▶ **EXERCISE DIRECTIONS**: Render every entry verbatim.

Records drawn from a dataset
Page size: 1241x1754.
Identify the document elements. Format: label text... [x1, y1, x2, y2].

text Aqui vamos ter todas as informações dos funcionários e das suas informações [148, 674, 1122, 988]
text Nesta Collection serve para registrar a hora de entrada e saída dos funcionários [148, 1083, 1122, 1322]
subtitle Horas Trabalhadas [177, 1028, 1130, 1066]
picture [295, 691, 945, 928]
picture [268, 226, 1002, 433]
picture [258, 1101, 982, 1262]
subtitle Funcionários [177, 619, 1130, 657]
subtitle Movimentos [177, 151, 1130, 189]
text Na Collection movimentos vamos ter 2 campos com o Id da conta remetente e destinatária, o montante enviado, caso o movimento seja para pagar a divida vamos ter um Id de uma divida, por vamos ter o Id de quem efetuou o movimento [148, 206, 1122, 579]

▶ **EXPECTED ANSWER**:
Page size: 1241x1754.
Identify the document elements. Format: label text... [x1, y1, x2, y2].

text Aqui vamos ter todas as informações dos funcionários e das suas informações [148, 674, 1122, 988]
text Nesta Collection serve para registrar a hora de entrada e saída dos funcionários [148, 1083, 1122, 1322]
subtitle Horas Trabalhadas [177, 1028, 1130, 1066]
picture [295, 691, 945, 928]
picture [268, 226, 1002, 433]
picture [258, 1101, 982, 1262]
subtitle Funcionários [177, 619, 1130, 657]
subtitle Movimentos [177, 151, 1130, 189]
text Na Collection movimentos vamos ter 2 campos com o Id da conta remetente e destinatária, o montante enviado, caso o movimento seja para pagar a divida vamos ter um Id de uma divida, por vamos ter o Id de quem efetuou o movimento [148, 206, 1122, 579]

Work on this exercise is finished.